RECORDS SUPPLIED below:

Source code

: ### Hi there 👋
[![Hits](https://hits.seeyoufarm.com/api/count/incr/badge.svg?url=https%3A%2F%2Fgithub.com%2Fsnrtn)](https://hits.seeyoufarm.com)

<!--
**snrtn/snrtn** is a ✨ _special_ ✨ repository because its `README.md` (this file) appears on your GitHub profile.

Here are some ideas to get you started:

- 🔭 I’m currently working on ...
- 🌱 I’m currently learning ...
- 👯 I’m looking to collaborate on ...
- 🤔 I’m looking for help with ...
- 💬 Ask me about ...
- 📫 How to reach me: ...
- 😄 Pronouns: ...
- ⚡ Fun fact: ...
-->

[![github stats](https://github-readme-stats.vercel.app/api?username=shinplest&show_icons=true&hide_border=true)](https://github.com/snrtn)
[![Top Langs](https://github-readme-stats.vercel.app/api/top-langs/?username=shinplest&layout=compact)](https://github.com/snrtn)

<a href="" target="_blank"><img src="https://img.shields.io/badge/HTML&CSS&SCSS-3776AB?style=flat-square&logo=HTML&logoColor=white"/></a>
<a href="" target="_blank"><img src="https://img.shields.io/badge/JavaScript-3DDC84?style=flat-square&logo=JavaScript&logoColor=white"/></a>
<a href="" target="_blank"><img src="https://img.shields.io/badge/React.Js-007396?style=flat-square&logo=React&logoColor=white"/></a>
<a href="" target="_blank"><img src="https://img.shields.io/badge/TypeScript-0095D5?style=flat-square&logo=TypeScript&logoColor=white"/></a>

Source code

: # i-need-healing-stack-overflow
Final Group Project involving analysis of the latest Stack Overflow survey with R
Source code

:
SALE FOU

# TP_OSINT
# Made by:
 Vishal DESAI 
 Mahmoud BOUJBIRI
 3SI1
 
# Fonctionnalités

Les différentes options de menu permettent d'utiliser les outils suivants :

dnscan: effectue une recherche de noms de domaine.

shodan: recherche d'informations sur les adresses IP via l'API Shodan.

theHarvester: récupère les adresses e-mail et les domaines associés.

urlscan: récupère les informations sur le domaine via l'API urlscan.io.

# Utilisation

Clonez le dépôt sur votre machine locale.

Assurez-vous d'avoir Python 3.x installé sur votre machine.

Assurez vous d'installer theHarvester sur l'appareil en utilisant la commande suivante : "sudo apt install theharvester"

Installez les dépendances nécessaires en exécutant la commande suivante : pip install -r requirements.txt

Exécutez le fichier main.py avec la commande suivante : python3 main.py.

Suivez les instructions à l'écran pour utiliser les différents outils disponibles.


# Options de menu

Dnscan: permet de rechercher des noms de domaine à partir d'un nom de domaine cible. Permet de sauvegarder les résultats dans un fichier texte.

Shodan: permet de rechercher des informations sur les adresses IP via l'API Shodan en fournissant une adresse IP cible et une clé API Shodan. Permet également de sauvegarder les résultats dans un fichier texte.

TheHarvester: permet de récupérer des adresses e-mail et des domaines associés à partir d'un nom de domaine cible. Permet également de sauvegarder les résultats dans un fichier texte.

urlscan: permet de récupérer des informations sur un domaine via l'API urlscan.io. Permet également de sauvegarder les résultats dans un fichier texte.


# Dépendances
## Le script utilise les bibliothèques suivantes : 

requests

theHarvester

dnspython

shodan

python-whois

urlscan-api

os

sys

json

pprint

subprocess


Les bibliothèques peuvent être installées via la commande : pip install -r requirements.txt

End of RECORDS SUPPLIED.

# EXERCISE OBJECTIVE:
Report how many lines in the listing above include the word "récupérer". Give nothing but the number.

# RESPONSE TO THE TASK:
2